When possible, I report the problem. How long does it take to fix the problem? Sometimes, it takes those vendors days to fix their site. I expect only ten to fifteen minutes because I expect them to use rollback, not just fast deployment.
Rollback is not new—it is a tried and true idea from at least the 1980s. As an industry, we know that new releases can break what used to work. That's okay. We can roll back to a previously known good version. Will it have the new features? No. But it won't have the problems—the product or the website still works. That's why rollbacks work.
My History with Rollbacks
When I first started to program in the 1970s, we did not have version control. Instead, we noted who had changed this file with an “MRU” (Most Recently Updated). That allowed us to either ask ourselves what the heck we had done or ask someone else who changed the code.
That is possibly version identification. It is not version control.
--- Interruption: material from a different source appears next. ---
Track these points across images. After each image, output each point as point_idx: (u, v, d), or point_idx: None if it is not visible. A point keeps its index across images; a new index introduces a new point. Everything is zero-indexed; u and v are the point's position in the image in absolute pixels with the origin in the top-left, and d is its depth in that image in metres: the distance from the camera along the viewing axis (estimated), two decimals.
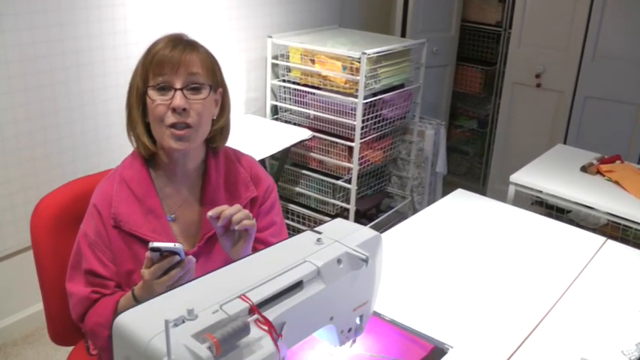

I first used version control in the early 1980s: first, SCCS, then RCS. They were clunky tools, but allowed us to mark known good versions. That was key for being able to roll back when we introduced problems anywhere: in the product or with deployment.
I moved into project management in the mid-1980s. That's when I realized this important idea:
Installation is the first thing the customer sees. That's the first customer interaction with the product. Let's make it a good interaction.
If installation is not easy, the customer is already predisposed to hate the product. Back in the 80s, my product managers focused on the features the product was supposed to have. That was fine, except the product managers did not consider installation. They assumed the developers would “take care of” installation themselves.
Developers are human, too. They did not want to focus on installation—that was not a “difficult” problem to solve. Yet, too often, I worked on products that had terrible installation procedures and documentation.
That's why I focused some of my project management work on making sure the product was easy to install. I wanted the customers to have a good interaction from the start.
But installation and adding more features is just one part of the equation. The second part is to make sure you do not leave the customer in a bad state. That's the point of a rollback.
Rollbacks Can Prevent or Manage Bad State Problems
What happens when installation breaks in some way? Or fails partway through? Or, as I have experienced too often in the past few weeks, where the site is in a corrupted or compromised state and the user cannot do what she wants?
That's a terrible user experience. I am much less interested in continuing to use the site if they can't keep the site up for the normal activities.
Enter rollback.
When a product or a site has a rollback procedure, the vendor should be able to restore from that known good place in a short period of time. How short? Back in the 80s, I wanted it to be 10 minutes, max. Why would it be different now?
I can hear all of you developers talking about database upgrades, only one-way deployments, etc. I understand the need for moving forward. And, I challenge you: test the hell out of the installation and the product before you make a one-way upgrade. Otherwise, make it easy to roll back.
Because if you don't, and I have to restore my data from the way your product destroyed it? I will find a replacement for your product.
And if you don't, and I “only” use your website? I will find a way to complain and/or find a replacement for your product.
State problems are not the user's fault. They are the vendor's or producer's fault. Worse, most of these problems are the result of insufficient testing.
We Need More Testing, Not Less
I hope that you want your product or website to continue working, even in the face of strange states. Remember, lines of code is not an asset. Even the number of tests is not an asset. But tests that stress the installation of your product or updates to your site? Those are an asset, just as much of an asset as running, tested features. (Because the tests are how you get to running, tested features.)
I want modern products and websites. But I only want them when they work. That's why all producers need to consider how they will roll back to a previously known good state.
Don't send me an email to go to your site—and then not deliver on the promise of your features. That's an installation defect. Those installation defects break trust with your users—both for you as a producer and for the problems you claim to solve for your users.
Fix that with more testing and add a rollback procedure. Rollback will give you breathing room to fix the problems without your users yelling at you.
Because yes, when you break the promise of the problems you solve, your users will search for an alternative. Remember, managers do not want customer churn. (See How to Link the Team Measures to What Managers Want.) Managers want ever-increasing revenue and customer retention.
Rollbacks are a tried-and-true way to make your product or site work. Learn to use rollbacks and more testing to make your users and managers happy. Remember, that's the first thing your customers see.